Friday is traditionally considered to be cat blogging day, but with the exception of an occasional visit with cats, I've almost never engaged in cat-blogging. That's because I own no cats, and I'm allergic to them. I'd buy one of those new hypoallergenic cats, but they cost nearly $4000.00, so it'll have to wait for a major market correction. At the rate cats breed, though, you'd think that wouldn't take too long:

One cat and her litter can produce 420,000 cats in seven years - 10 million in 10 years!
And I'm sure they're starting with more than one....

Is there such a thing as having too many cats? We've all heard about so-called "animal hoarders" who are found living in squalid conditions with hundreds of cats, but woman in this area was recently cited for having fifteen cats in her home:

The Health Department and Borough Council say Smith and her 15 cats are in violation of an ordinance prohibiting residents from keeping more than four cats - and the fourth has to be approved.

Smith, who is a volunteer for Furrever Friends Rescue and Volunteers, a cat-rescue organization, describes herself as a foster "mom" to her cats. She has been rescuing cats and kittens since 2005 and says the rescue group is doing the town a service by taking them in.

So far, she has provided foster care to 19 felines as a Furrever Friends volunteer. In April, she was part of a team that took in five kittens found in a beer box sealed with duct tape and thrown into a garbage dump. Those kittens have been placed in homes, she said.

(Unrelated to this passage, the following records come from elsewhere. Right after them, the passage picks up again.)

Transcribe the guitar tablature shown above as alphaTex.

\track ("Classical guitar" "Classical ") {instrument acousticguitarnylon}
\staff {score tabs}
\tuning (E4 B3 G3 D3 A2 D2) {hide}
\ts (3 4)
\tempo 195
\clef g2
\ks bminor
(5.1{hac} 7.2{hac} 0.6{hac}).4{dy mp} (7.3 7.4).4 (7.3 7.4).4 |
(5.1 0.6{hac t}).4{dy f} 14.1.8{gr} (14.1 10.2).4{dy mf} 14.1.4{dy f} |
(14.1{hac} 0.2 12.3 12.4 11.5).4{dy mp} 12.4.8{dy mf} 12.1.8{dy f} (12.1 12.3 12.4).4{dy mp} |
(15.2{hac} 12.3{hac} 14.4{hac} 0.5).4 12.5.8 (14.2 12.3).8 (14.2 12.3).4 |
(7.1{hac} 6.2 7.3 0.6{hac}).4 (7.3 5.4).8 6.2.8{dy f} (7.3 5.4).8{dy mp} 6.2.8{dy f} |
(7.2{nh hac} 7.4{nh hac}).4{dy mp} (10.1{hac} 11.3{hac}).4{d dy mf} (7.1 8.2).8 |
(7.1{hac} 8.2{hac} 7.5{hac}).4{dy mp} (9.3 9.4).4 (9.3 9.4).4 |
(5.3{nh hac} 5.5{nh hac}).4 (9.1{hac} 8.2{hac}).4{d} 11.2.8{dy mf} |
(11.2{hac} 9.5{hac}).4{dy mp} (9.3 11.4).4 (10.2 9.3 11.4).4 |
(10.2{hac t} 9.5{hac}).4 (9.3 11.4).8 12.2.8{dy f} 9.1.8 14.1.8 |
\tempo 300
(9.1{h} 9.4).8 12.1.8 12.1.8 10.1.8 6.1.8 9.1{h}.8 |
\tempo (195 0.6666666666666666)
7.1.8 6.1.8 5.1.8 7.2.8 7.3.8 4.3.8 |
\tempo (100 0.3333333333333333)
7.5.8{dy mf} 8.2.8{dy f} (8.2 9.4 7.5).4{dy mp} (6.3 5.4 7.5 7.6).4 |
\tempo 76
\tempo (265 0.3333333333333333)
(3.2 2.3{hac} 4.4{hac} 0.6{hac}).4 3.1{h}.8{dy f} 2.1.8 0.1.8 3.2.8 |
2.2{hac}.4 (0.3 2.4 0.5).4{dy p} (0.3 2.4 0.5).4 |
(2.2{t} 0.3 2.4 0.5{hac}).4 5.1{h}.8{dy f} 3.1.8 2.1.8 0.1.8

In July, after receiving a letter from the borough saying she had to remove the excess cats, she took her cause to the Borough Council, to no avail.

"He has no comment," Borough Clerk Barbara Lewis said yesterday, speaking for Mayor John Soubasis. "The ordinance is staying like it [is], and that's how it was decided."

She's fighting it, though.

Putting aside the question of the fine line between "animal rescue" and "animal hoarding," how might most libertarians analyze this? Clearly, the woman should have a right to conduct her life any way she sees fit, and, psychological judgments aside, if she isn't creating a health hazard or annoying the neighbors, I don't know whose business it is how many cats she has.

Besides, if they can limit the number of animals, why not other things? Like guns, perhaps? Why not people? In the area surrounding the university I live near, local zoning laws prohibit more than three unrelated students from living together.

Did the cats who wrote the "man's home is his castle" doctrine take into account zoning?

MORE: In Saudi Arabia, the sale of cats has been banned as a "Western influence," even though the prophet Muhammad loved them -- "in one instance letting a cat drink from his ablutions water before washing himself for prayers."

Now why would they pass a clearly un-Islamic law?